Of the 700 million roses that Colombia sends each year to florists around the world for Valentine’s Daynew varieties have been born from mixtures that result in purple, pink or orange colors, all of them special and unique in the world.
The varieties of Colombian roses that are exported to be given as gifts in the United States, Japan, Canada, the United Kingdom or Spain, among other countries, have intellectual property rights in the name of the original creators of the varieties, whom the industry calls ‘ breeders’.
It is precisely this unique and exclusive character that is the reason why Colombian flower growers must pay royalties for each stem planted, regardless of whether it is successful or not.
This is what the executive vice president of the Colombian Association of Flower Exporters (Asocolflores), Andrés Vernaza Guzmán, explains to EFE, who, surrounded by crops of white roses, explains with one of the flower growers the process prior to planting the flowers.
“For each seed, the people who plant have to pay royalties to the breeders, so what is expensive on a flower farm is not the land but rather they have to pay for each flower grown, which ranges from one to five. Dollars”says Guzmán.
A variety can be the result of millions of attempted crosses in which quality, colors, durability and resistance are tested, factors that become especially relevant when it is taken into account that the bouquets have to reach all continents perfectly, since Colombia is It remains the second largest exporter in the world, only surpassed by the Netherlands.
Protected against El Niño
The flower growers who are in charge of the plantations at Hacienda Mongibello, one of the most important in Colombia, located in the municipality of Chía, 10 kilometers north of Bogotá, celebrate having been prepared for the adverse climates caused mainly by the phenomenon of El Niño does not affect crops at this time.

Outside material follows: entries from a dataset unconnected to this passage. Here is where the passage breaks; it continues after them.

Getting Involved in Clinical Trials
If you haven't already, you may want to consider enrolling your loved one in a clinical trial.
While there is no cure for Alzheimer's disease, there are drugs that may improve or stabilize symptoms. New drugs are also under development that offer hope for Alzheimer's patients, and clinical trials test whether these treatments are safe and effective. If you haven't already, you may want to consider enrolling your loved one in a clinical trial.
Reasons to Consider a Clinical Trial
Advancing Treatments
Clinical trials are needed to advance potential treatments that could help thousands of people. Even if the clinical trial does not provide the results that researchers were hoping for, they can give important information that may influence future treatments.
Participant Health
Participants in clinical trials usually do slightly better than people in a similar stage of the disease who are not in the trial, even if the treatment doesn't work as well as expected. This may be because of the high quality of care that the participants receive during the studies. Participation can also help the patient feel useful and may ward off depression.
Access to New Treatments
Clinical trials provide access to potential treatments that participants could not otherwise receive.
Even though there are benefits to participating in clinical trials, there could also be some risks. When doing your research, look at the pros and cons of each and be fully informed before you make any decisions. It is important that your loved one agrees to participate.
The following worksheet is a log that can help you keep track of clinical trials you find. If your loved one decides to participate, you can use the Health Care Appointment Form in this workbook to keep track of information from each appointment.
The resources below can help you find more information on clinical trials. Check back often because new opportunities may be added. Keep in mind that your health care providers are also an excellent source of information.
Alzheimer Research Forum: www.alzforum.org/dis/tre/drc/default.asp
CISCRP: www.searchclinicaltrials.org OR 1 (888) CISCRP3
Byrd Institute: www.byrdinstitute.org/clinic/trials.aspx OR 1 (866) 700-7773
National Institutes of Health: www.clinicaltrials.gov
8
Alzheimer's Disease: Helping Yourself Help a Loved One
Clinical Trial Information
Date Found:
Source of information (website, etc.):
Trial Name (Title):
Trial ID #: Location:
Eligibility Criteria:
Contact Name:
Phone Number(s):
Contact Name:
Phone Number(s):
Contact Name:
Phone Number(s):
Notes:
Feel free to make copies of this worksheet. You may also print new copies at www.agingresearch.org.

“Fortunately on this farm we have had no problems.“, explains one of the flower growers, who also adds that the prevention they do “consists of maintaining relatively high humidity so that frost does not damage crops”.

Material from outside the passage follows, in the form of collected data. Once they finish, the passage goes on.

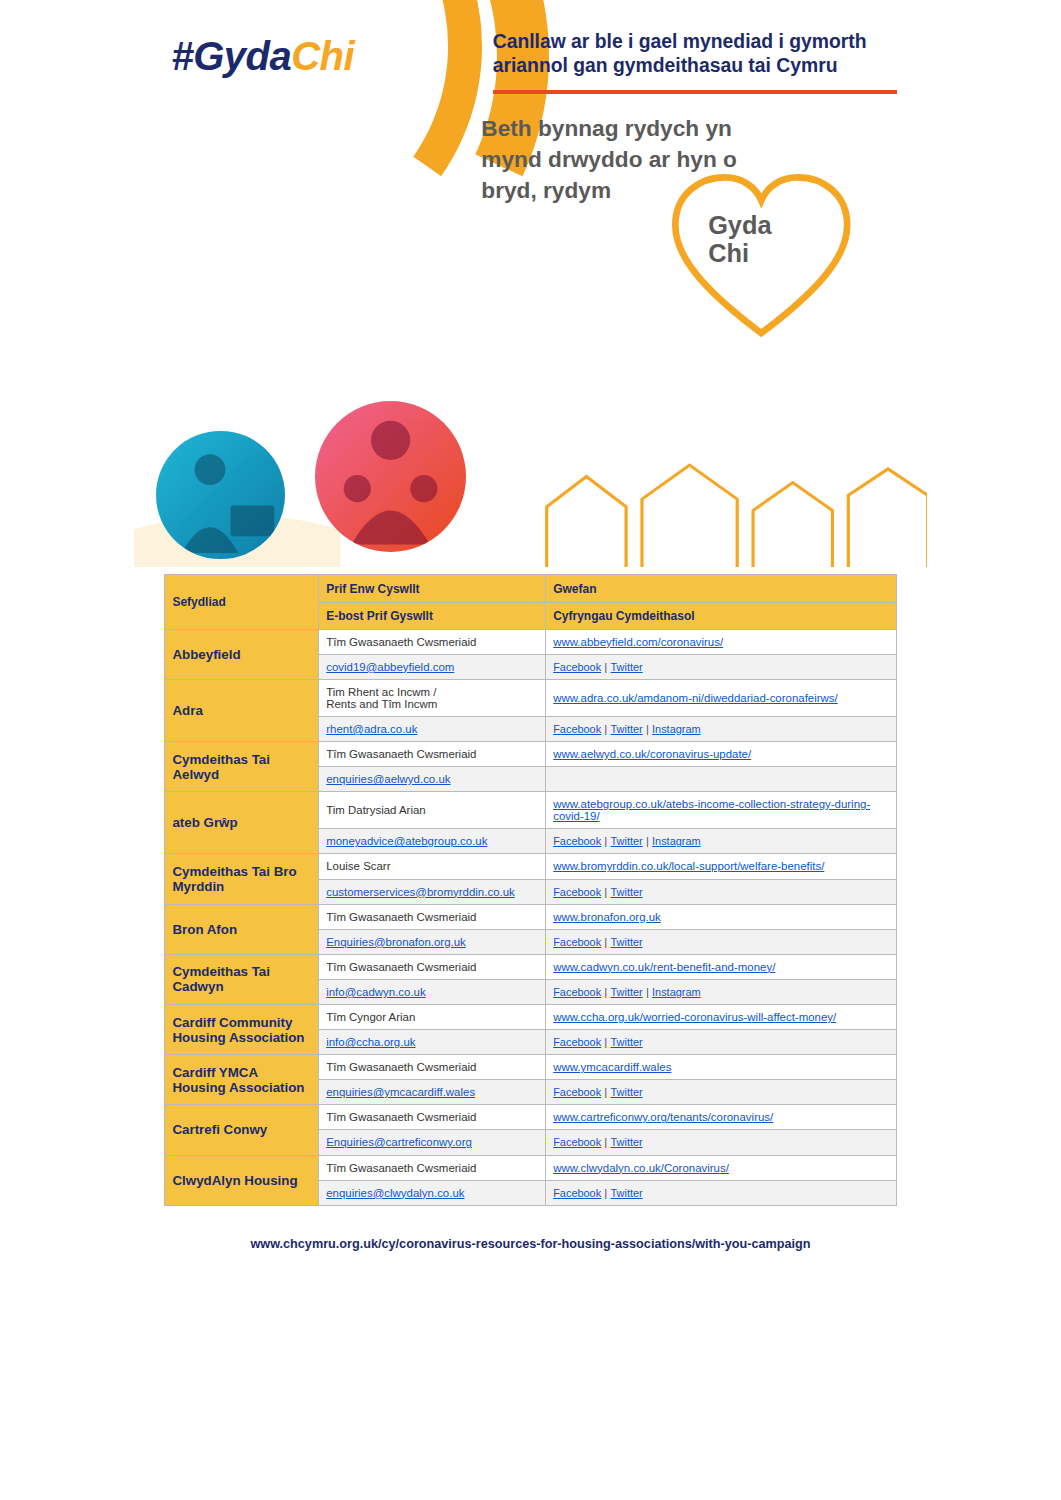#Gyda Chi
Canllaw ar ble i gael mynediad i gymorth
ariannol gan gymdeithasau tai Cymru
Beth bynnag rydych yn mynd drwyddo ar hyn o bryd, rydym
Gyda
Chi
| Sefydliad | Prif Enw Cyswllt | Gwefan |
| --- | --- | --- |
| E-bost Prif Gyswllt | Cyfryngau Cymdeithasol |
| Abbeyfield | Tîm Gwasanaeth Cwsmeriaid | www.abbeyfield.com/coronavirus/ |
| covid19@abbeyfield.com | Facebook / Twitter |
| Adra | Tim Rhent ac Incwm / Rents and Tîm Incwm | www.adra.co.uk/amdanom-ni/diweddariad-coronafeirws/ |
| rhent@adra.co.uk | Facebook / Twitter / Instagram |
| Cymdeithas Tai Aelwyd | Tîm Gwasanaeth Cwsmeriaid | www.aelwyd.co.uk/coronavirus-update/ |
| enquiries@aelwyd.co.uk | |
| ateb Grŵp | Tim Datrysiad Arian | www.atebgroup.co.uk/atebs-income-collection-strategy-during-covid-19/ |
| moneyadvice@atebgroup.co.uk | Facebook / Twitter / Instagram |
| Cymdeithas Tai Bro Myrddin | Louise Scarr | www.bromyrddin.co.uk/local-support/welfare-benefits/ |
| customerservices@bromyrddin.co.uk | Facebook / Twitter |
| Bron Afon | Tîm Gwasanaeth Cwsmeriaid | www.bronafon.org.uk |
| Enquiries@bronafon.org.uk | Facebook / Twitter |
| Cymdeithas Tai Cadwyn | Tîm Gwasanaeth Cwsmeriaid | www.cadwyn.co.uk/rent-benefit-and-money/ |
| info@cadwyn.co.uk | Facebook / Twitter / Instagram |
| Cardiff Community Housing Association | Tîm Cyngor Arian | www.ccha.org.uk/worried-coronavirus-will-affect-money/ |
| info@ccha.org.uk | Facebook / Twitter |
| Cardiff YMCA Housing Association | Tîm Gwasanaeth Cwsmeriaid | www.ymcacardiff.wales |
| enquiries@ymcacardiff.wales | Facebook / Twitter |
| Cartrefi Conwy | Tîm Gwasanaeth Cwsmeriaid | www.cartreficonwy.org/tenants/coronavirus/ |
| Enquiries@cartreficonwy.org | Facebook / Twitter |
| ClwydAlyn Housing | Tîm Gwasanaeth Cwsmeriaid | www.clwydalyn.co.uk/Coronavirus/ |
| enquiries@clwydalyn.co.uk | Facebook / Twitter |
www.chcymru.org.uk/cy/coronavirus-resources-for-housing-associations/with-you-campaign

In the greenhouses that store the flowers, they carry out the complete process of growing roses, from planting to shipping by air or by sea so that the stems reach their final destinations in large cold chambers.
“The ideal temperature for the flowers to arrive fresh is between one and three degrees.“, describes the person in charge of the chamber, Lisandro Martínez, and at that same temperature they keep the cold room in which they store them before sending them outside.

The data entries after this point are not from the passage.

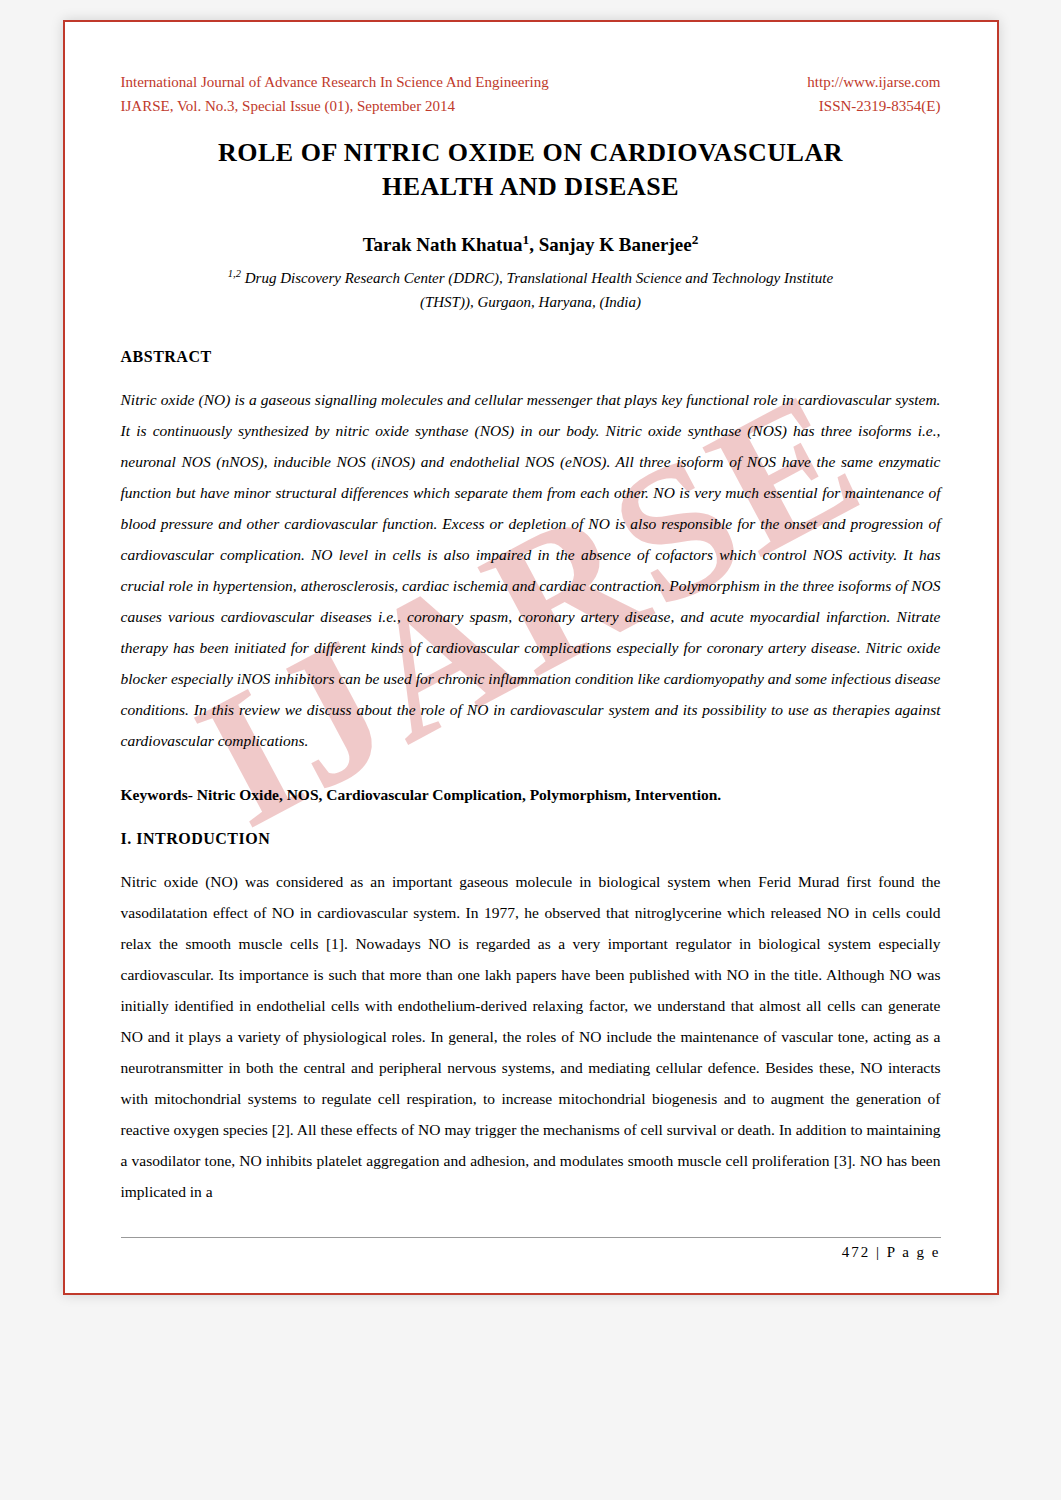IJARSE
International Journal of Advance Research In Science And Engineering http://www.ijarse.com
IJARSE, Vol. No.3, Special Issue (01), September 2014 ISSN-2319-8354(E)
ROLE OF NITRIC OXIDE ON CARDIOVASCULAR
HEALTH AND DISEASE
Tarak Nath Khatua1, Sanjay K Banerjee2
1,2 Drug Discovery Research Center (DDRC), Translational Health Science and Technology Institute
(THST)), Gurgaon, Haryana, (India)
ABSTRACT
Nitric oxide (NO) is a gaseous signalling molecules and cellular messenger that plays key functional role in cardiovascular system. It is continuously synthesized by nitric oxide synthase (NOS) in our body. Nitric oxide synthase (NOS) has three isoforms i.e., neuronal NOS (nNOS), inducible NOS (iNOS) and endothelial NOS (eNOS). All three isoform of NOS have the same enzymatic function but have minor structural differences which separate them from each other. NO is very much essential for maintenance of blood pressure and other cardiovascular function. Excess or depletion of NO is also responsible for the onset and progression of cardiovascular complication. NO level in cells is also impaired in the absence of cofactors which control NOS activity. It has crucial role in hypertension, atherosclerosis, cardiac ischemia and cardiac contraction. Polymorphism in the three isoforms of NOS causes various cardiovascular diseases i.e., coronary spasm, coronary artery disease, and acute myocardial infarction. Nitrate therapy has been initiated for different kinds of cardiovascular complications especially for coronary artery disease. Nitric oxide blocker especially iNOS inhibitors can be used for chronic inflammation condition like cardiomyopathy and some infectious disease conditions. In this review we discuss about the role of NO in cardiovascular system and its possibility to use as therapies against cardiovascular complications.
Keywords- Nitric Oxide, NOS, Cardiovascular Complication, Polymorphism, Intervention.
I. INTRODUCTION
Nitric oxide (NO) was considered as an important gaseous molecule in biological system when Ferid Murad first found the vasodilatation effect of NO in cardiovascular system. In 1977, he observed that nitroglycerine which released NO in cells could relax the smooth muscle cells [1]. Nowadays NO is regarded as a very important regulator in biological system especially cardiovascular. Its importance is such that more than one lakh papers have been published with NO in the title. Although NO was initially identified in endothelial cells with endothelium-derived relaxing factor, we understand that almost all cells can generate NO and it plays a variety of physiological roles. In general, the roles of NO include the maintenance of vascular tone, acting as a neurotransmitter in both the central and peripheral nervous systems, and mediating cellular defence. Besides these, NO interacts with mitochondrial systems to regulate cell respiration, to increase mitochondrial biogenesis and to augment the generation of reactive oxygen species [2]. All these effects of NO may trigger the mechanisms of cell survival or death. In addition to maintaining a vasodilator tone, NO inhibits platelet aggregation and adhesion, and modulates smooth muscle cell proliferation [3]. NO has been implicated in a
472 | P a g e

Thus, a hundred boxes keep the flowers hydrated at all times so that lovers in other countries can give them as gifts for Valentine’s Day. The company’s objective is that “When the rose arrives at home, it lasts up to 20 days, perfect.”.
Flowers to fulfill dreams
The cultivation of flowers in Colombia is a profession with which entire families have been able to “get ahead”says post-harvest classifier Loreney Serrato Rojas, while she selects roses, cleans the outer petals and puts them together creating the bouquet.
“My dream is to get my house, that’s what I want most“, she says hopefully while remembering her children, the three children she has been able to raise thanks to the eight years she has spent among flowers.
She is one of the women who work in the company, who represent 60% of the entire workforce, which totals more than 200 employees.
Like her, the women take the number of roses that the client requests, tie them and leave them on a conveyor belt so that the manager receives them and leaves them in water so that they are hydrated at all times.
It is a workforce made up mostly of women that during Valentine’s Day alone generates 27,000 temporary jobs that allow women heads of families, like Loreney, to provide for their loved ones, and to give lovers around the world an arrangement out of the Colombian fields.